The three apps reviewed here represent some of the tools interactive technology offers to facilitate mindfulness. Spire, a wearable device and companion app, enables you to monitor your active, calm, and focused moods throughout the day. Pause uses a gamelike interface to facilitate focused attention. Finally, Buddhist monk Matthieu Ricard’s app, Imagine Clarity, combines video-based practice sessions with a meditation timer and inspirational teachings.

Courtesy Spire.



While most wearable tech products sense only activity, Spire provides a more holistic picture of your day. Its technology detects breathing, the only bodily function we have conscious control over that both reflects and impacts our state of mind. The idea behind Spire is that this bodily rhythm reflects the rhythm of the mind, and if we can be aware of and change our breathing, we can impact our mental state in turn. The beautifully designed and comfortable device resembles a rubbery stone that’s clipped to the waistband or to a bra; a suite of sensors inside detects the expansion and contraction of the abdomen, and other sensors, akin to those in a fitness tracker, detect steps, activity, and body position. The device funnels this data via Bluetooth to the companion mobile app, where algorithms translate it into three categories: calm, focus, and activity. You set daily goals for each category and view your progress in the app as the three leaves of a clover graphic gradually fill in with color. Spire can be set to “buzz” when it detects tension (erratic, elevated respiratory rate) or a streak in any of the three areas (focus is marked by fast but consistent breathing, calm by slower breathing). In addition, the app offers “boosts,” short recordings to inspire calm, focus, and energy, as well as guided meditations and a real-time graphic showing your breath wave.

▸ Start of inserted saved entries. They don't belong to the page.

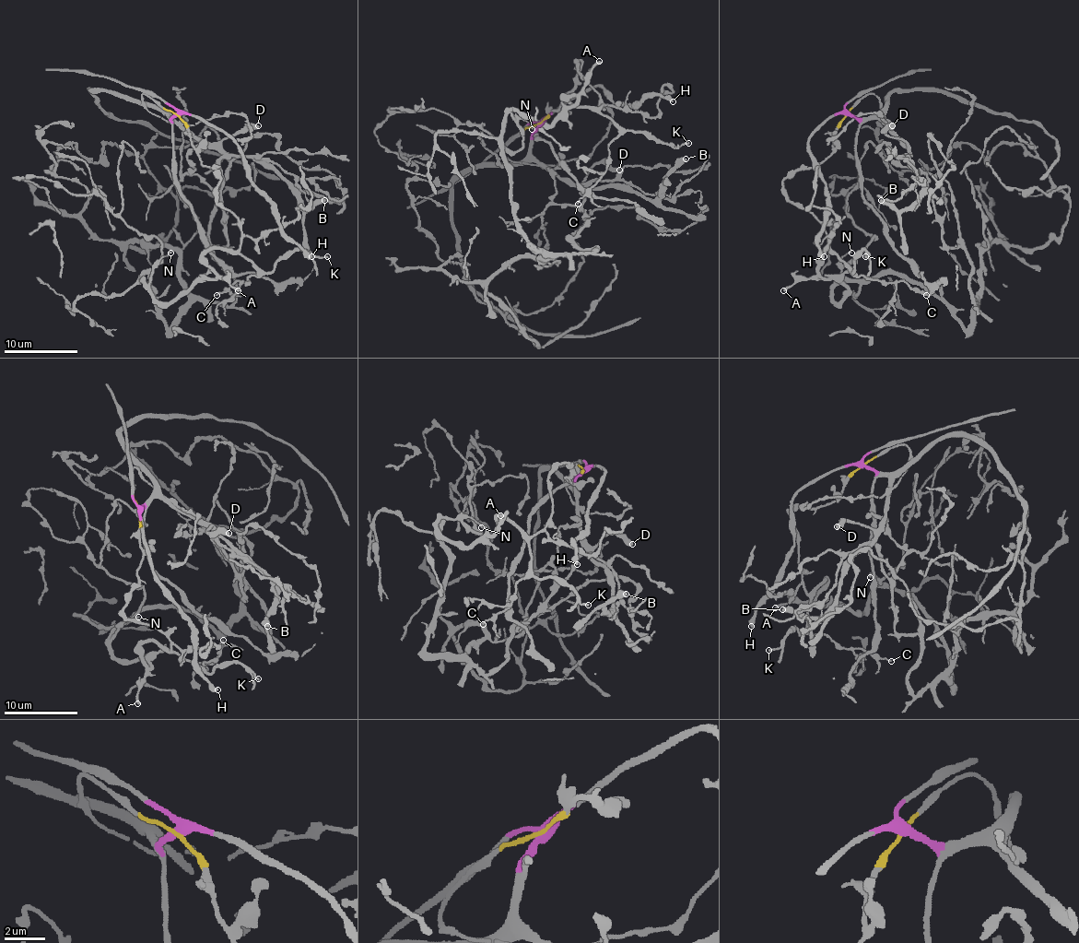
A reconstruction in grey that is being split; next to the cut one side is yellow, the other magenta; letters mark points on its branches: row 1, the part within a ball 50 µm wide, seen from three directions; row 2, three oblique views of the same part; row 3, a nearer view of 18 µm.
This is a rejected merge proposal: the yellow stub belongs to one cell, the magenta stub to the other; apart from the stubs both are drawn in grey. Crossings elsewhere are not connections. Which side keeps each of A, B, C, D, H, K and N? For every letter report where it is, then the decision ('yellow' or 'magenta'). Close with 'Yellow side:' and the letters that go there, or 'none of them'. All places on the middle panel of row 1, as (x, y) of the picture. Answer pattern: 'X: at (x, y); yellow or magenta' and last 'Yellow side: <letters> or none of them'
A: at (599, 61); yellow
B: at (686, 159); magenta
C: at (578, 204); yellow
D: at (619, 170); magenta
H: at (673, 101); magenta
K: at (688, 143); yellow
N: at (532, 129); yellow
Yellow side: A, C, K, N

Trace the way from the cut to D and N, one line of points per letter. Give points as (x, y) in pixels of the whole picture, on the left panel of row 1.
D: (177, 114), (170, 119), (199, 141), (217, 143), (258, 126)
N: (177, 114), (241, 233), (236, 250), (205, 255), (214, 277), (158, 301), (153, 266), (171, 252)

Much as I wanted to like Spire and appreciated its emphasis on balance over activity, I found that it ultimately caused more stress than it alleviated. It was one more device to remember to charge and grab in the morning (though a charge does last seven days, and it’s washer-proof to boot). It didn’t always read my breathing accurately—or maybe it’s smarter than I am!—and I had to look at my phone for interpretation every time it buzzed, which defeated the purpose. Ultimately, I didn’t find Spire’s data all that insightful: I discovered that I already knew when I was tense, active, calm, and focused—though perhaps one benefit of wearing a blinking smart-stone was the reminder to trust my own intuition.